The problem
Copy the data below exactly. Any pictures in it should be omitted.

Data section
--------------------

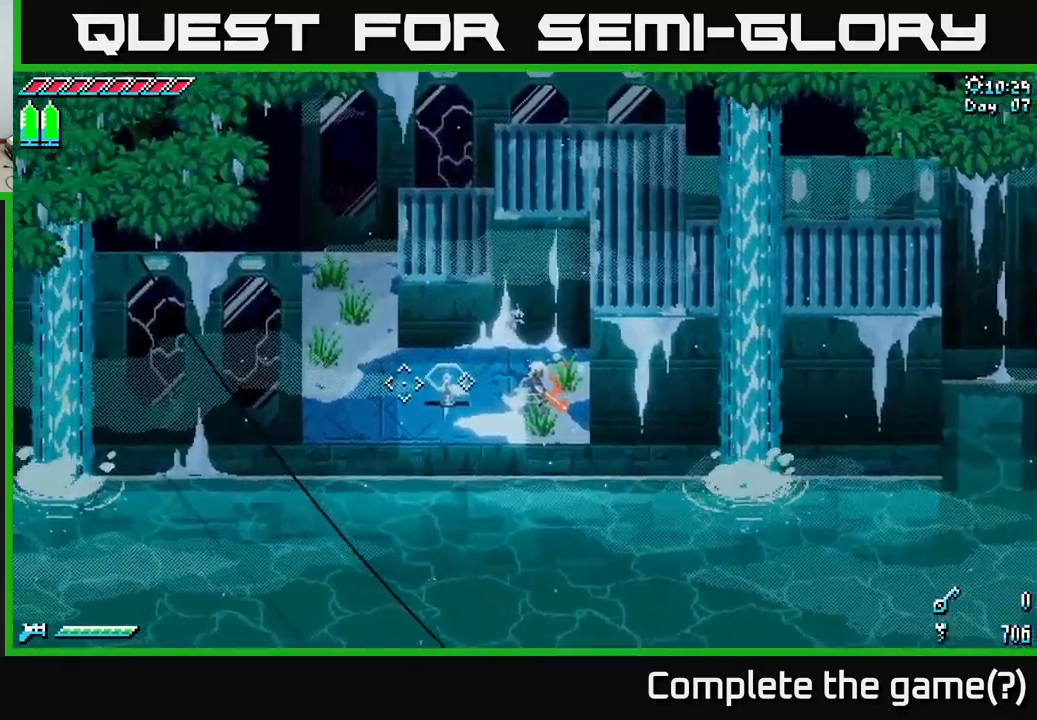
{"buttons": [], "left_stick": "center", "right_stick": "left", "events": [[184, "left_stick", "left"], [500, "left_stick", "center"]]}
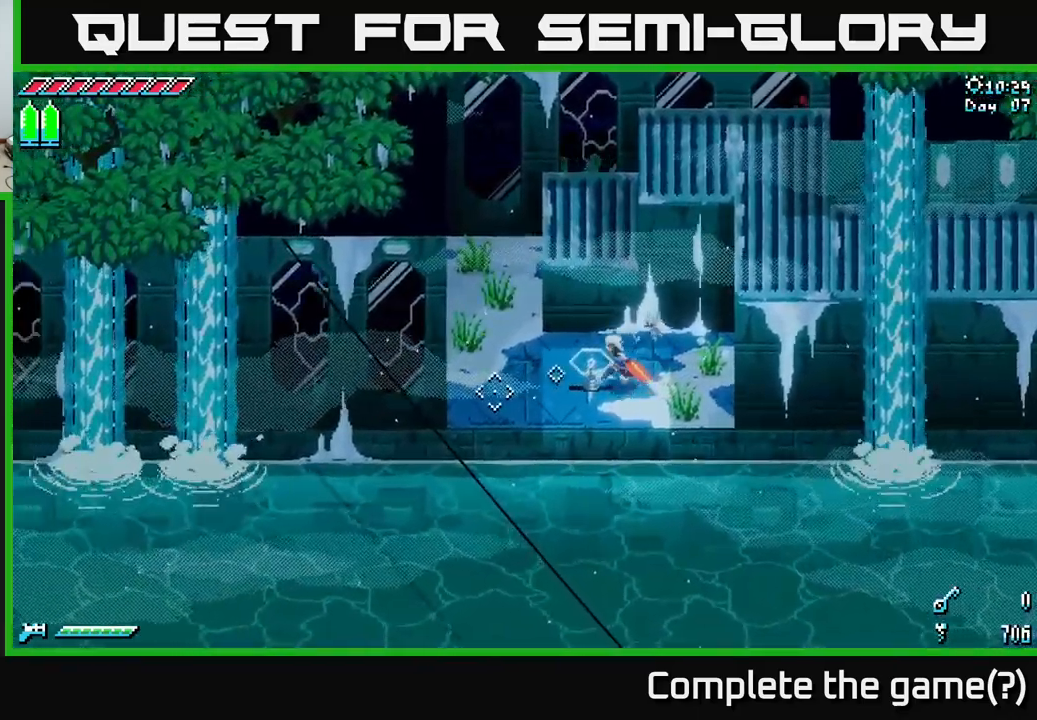
{"buttons": [], "left_stick": "center", "right_stick": "center", "events": [[67, "right_stick", "center"], [134, "SELECT", "down"], [300, "SELECT", "up"]]}
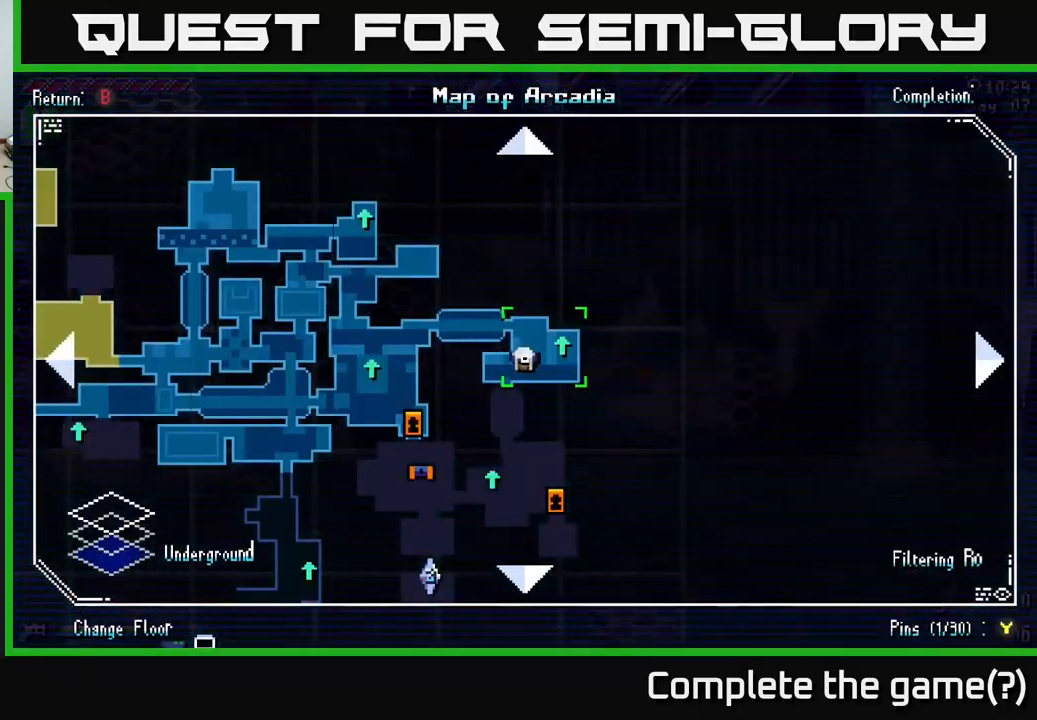
{"buttons": [], "left_stick": "center", "right_stick": "center", "events": []}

--------------------

Result of this task
{"buttons": [], "left_stick": "center", "right_stick": "left", "events": [[184, "left_stick", "left"], [500, "left_stick", "center"]]}
{"buttons": [], "left_stick": "center", "right_stick": "center", "events": [[67, "right_stick", "center"], [134, "SELECT", "down"], [300, "SELECT", "up"]]}
{"buttons": [], "left_stick": "center", "right_stick": "center", "events": []}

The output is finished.